Work instructions:
Which lines below mention "background"? Pick each one out.

Available data:
"""
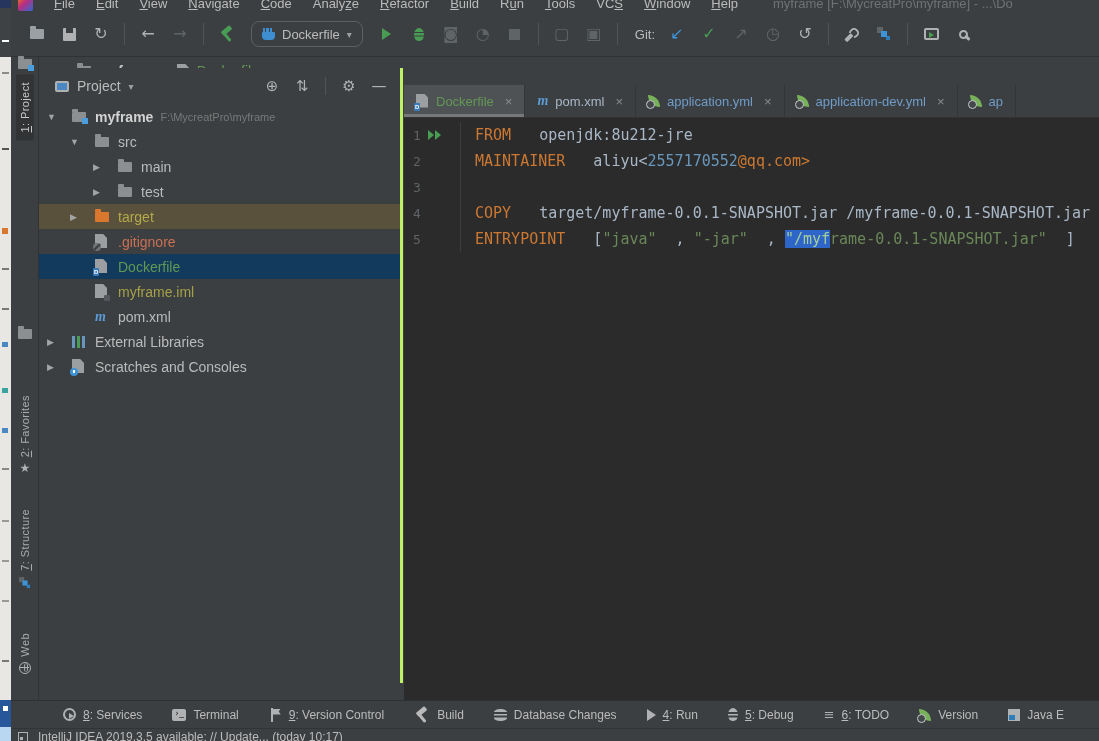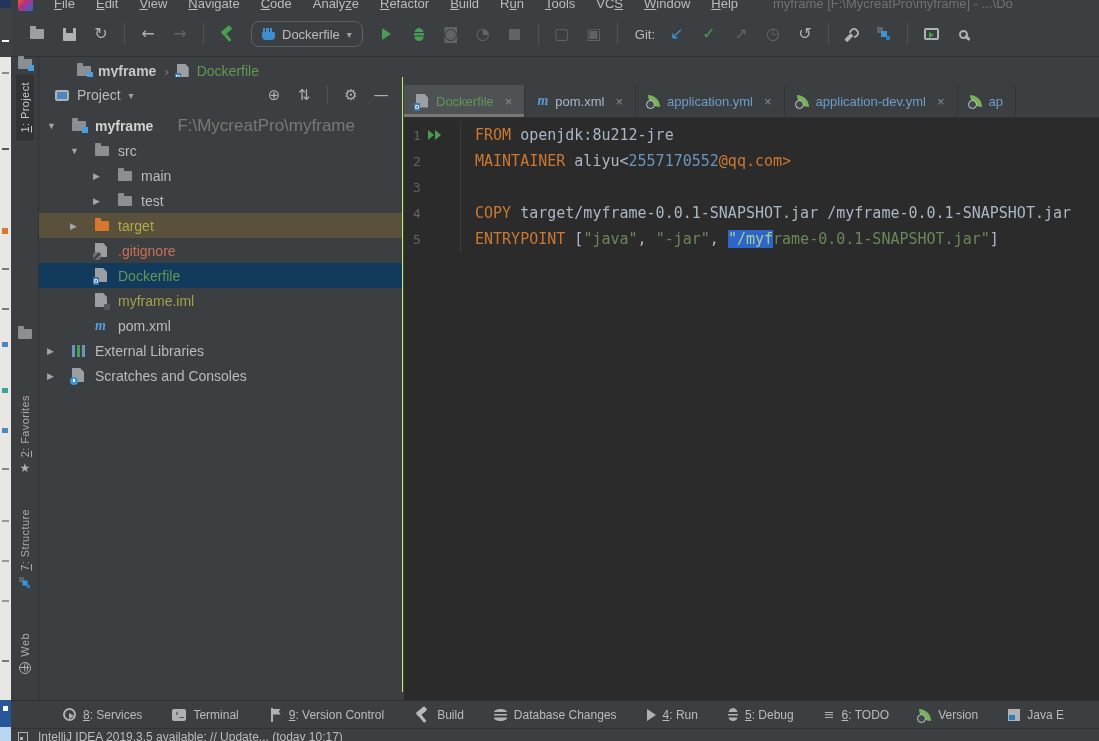--- a/index.html
+++ b/index.html
@@ -123,7 +123,7 @@
   .stripe-btn.active .s-txt{background:#313335;padding:8px 3px;border-radius:1px;color:#C8C8C8;}
 
   
-  .panel{position:absolute;left:28px;top:77px;width:364px;height:615px;background:#3C3F41;border-right:1px solid #bef264;}
+  .panel{position:absolute;left:28px;top:68px;width:364px;height:615px;background:#3C3F41;border-right:3px solid #bef264;}
   .panel-head{height:36px;display:flex;align-items:center;gap:8px;padding:0 10px 0 16px;font-size:14px;}
   .panel-head .caret{color:#9DA0A2;font-size:10px;}
   .panel-head .spacer{flex:1;}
"""
Solution to the exercise:
   .stripe-btn.active .s-txt{background:#313335;padding:8px 3px;border-radius:1px;color:#C8C8C8;}
-  .panel{position:absolute;left:28px;top:77px;width:364px;height:615px;background:#3C3F41;border-right:1px solid #bef264;}
+  .panel{position:absolute;left:28px;top:68px;width:364px;height:615px;background:#3C3F41;border-right:3px solid #bef264;}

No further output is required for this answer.